AIDS Vancouver and VPWAS are now Ribbon Community.

Our Story

Past, Present & Future

40+ years of supporting and empowering community.

We opened our doors as AIDS Vancouver in 1983 as one of the first AIDS service organizations in Canada. Founded by gay men who were angry and passionate as AIDS began taking lives, AIDS Vancouver was where community members and health care providers worked together in response to the growing need to support people living with, and dying from, AIDS. 

When we changed our name, we made a commitment to holding the lessons of the AIDS days, as much as we know them, and to the generation that built our organization. Here are some of the places the stories of the HIV response in BC can be found today:

*Short documentary films from The 30 30 Campaign that showcase with a highlight from each year of HIV in Vancouver between 1983 and 2013, produced by AIDS Vancouver and Be The Change Group
*The HIV In My Day archive at the University of Victoria is available online and includes 108 interviews with those who were there, whether living with HIV or caregiving in the earliest days of this response.

I feel what I did helped everybody. And it was tough doing it, because we didn’t know much about HIV. But, slowly we learned.
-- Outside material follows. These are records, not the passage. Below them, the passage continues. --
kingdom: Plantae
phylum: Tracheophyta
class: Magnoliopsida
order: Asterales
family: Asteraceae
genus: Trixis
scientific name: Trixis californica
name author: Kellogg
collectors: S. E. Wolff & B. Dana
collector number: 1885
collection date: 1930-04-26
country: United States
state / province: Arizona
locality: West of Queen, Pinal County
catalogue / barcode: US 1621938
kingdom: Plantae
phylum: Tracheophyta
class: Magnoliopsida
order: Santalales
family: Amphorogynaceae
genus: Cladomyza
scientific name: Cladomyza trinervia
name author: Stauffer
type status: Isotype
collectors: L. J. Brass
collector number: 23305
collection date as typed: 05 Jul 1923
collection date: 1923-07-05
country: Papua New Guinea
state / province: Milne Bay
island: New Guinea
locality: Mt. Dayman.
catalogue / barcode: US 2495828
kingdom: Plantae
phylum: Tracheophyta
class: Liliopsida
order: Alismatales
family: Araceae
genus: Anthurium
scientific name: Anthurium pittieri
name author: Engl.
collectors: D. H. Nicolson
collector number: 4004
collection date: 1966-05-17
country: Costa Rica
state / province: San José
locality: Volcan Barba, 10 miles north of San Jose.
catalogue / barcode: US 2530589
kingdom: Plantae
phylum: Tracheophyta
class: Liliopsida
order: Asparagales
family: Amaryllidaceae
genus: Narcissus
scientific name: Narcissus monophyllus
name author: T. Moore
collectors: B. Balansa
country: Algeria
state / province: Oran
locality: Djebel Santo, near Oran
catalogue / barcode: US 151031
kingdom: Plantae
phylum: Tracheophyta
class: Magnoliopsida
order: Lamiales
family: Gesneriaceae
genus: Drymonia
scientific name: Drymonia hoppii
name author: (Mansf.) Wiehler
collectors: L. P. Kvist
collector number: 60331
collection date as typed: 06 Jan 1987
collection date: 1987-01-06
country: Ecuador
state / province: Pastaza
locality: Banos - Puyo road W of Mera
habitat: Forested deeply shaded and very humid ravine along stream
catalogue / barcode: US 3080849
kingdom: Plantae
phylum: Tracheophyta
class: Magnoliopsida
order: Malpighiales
– Ann Beaufoy, recipient of a 2014 Red Ribbon award. Ann Beaufoy was an HIV nurse at St. Paul’s Hospital through the early days of the HIV epidemic. She was one of three recipients of AIDS Vancouver’s 2014 Red Ribbon awards. In her speech, Ann shared her role in the decision to use reusable food trays, instead of disposable ones, for St. Paul’s patients living with HIV in the 1980s. While this practice was based on the evidence, fear about transmission meant the hospital served food on Styrofoam and plastic even after research established this was not necessary. HIV can only be passed when this virus, contained in a body fluid such as blood, comes into direct contact with another person’s bloodstream.